→ Aim of the exercise: Every line below that holds the string "elbow" should be copied out.

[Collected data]
★ ★ ★ ★

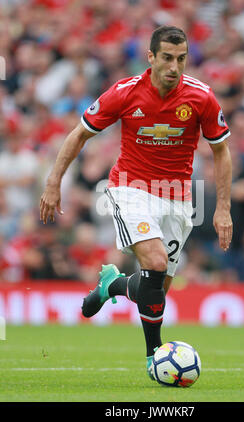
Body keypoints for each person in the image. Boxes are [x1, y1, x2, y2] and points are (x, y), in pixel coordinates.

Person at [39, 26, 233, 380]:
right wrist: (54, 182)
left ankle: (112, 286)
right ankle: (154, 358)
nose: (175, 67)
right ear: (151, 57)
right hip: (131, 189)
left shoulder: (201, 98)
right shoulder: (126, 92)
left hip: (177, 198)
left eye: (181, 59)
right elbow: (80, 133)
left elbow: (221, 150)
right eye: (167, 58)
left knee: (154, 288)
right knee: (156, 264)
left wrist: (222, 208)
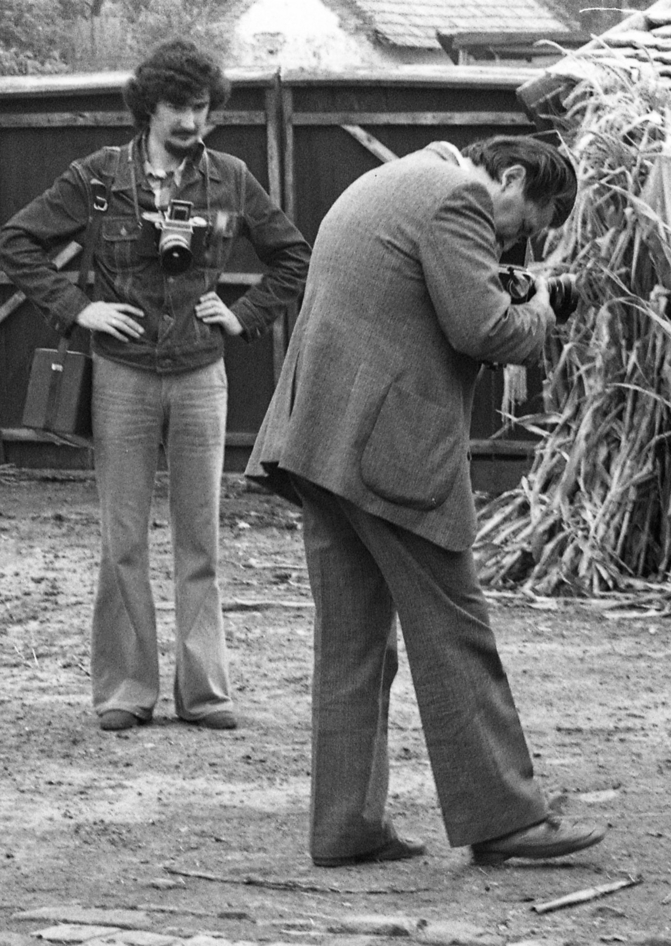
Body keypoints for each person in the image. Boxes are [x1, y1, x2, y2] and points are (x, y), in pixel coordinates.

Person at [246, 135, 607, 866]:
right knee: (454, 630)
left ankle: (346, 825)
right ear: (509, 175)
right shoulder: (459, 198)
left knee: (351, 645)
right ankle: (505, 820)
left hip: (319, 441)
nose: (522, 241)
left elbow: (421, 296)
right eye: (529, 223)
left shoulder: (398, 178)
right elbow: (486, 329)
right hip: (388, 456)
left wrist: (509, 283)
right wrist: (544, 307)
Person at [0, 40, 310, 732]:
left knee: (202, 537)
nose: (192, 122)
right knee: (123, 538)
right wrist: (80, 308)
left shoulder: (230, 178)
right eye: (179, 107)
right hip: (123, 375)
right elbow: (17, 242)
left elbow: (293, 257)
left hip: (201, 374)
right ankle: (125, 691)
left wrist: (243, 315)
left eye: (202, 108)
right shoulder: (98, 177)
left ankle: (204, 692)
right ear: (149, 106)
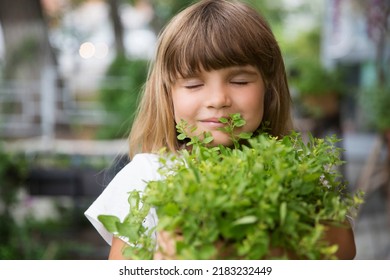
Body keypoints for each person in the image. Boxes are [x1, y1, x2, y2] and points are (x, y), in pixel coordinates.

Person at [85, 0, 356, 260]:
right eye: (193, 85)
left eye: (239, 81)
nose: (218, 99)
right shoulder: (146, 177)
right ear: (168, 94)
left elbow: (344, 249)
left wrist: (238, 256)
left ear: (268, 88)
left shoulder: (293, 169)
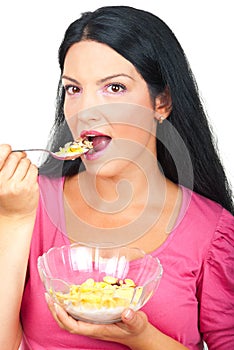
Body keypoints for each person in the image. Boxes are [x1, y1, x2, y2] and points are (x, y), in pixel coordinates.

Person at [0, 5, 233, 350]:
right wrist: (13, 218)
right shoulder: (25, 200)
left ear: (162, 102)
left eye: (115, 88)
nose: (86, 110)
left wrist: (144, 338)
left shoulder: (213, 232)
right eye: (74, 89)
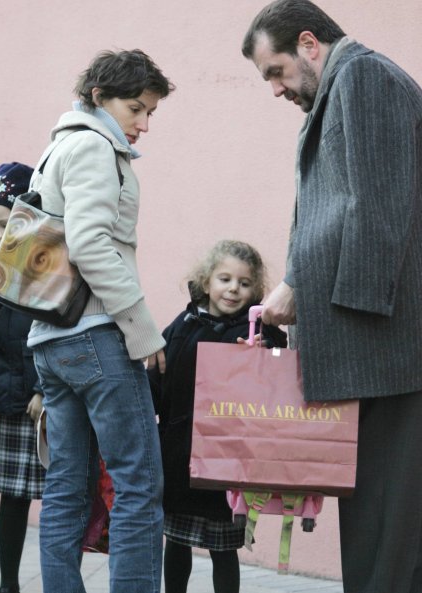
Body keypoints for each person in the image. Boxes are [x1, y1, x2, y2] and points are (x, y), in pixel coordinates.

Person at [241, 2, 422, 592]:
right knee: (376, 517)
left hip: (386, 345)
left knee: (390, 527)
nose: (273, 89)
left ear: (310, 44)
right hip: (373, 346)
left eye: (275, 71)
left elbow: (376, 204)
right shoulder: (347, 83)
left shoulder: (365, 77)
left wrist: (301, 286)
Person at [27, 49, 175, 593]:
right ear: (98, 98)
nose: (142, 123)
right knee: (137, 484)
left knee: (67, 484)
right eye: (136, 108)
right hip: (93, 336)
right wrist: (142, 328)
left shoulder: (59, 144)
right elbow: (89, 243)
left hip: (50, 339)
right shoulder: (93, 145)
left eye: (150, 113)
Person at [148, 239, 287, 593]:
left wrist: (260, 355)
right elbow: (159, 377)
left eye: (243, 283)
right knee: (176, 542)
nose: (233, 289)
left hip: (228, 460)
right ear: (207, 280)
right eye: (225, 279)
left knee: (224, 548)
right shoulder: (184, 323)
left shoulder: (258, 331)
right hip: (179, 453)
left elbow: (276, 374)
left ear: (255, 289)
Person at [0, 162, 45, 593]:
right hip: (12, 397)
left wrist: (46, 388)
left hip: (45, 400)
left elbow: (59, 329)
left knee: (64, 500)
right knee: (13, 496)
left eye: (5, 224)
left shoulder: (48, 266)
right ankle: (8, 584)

★ ★ ★ ★

→ Task solution:
right elbow: (80, 133)
left elbow: (221, 150)
left elbow: (421, 296)
right elbow: (486, 329)
right elbow: (17, 242)
left elbow: (293, 257)
left elbow: (344, 249)
left elbow: (376, 204)
right elbow: (89, 243)
right elbow: (159, 377)
left elbow: (276, 374)
left elbow: (59, 329)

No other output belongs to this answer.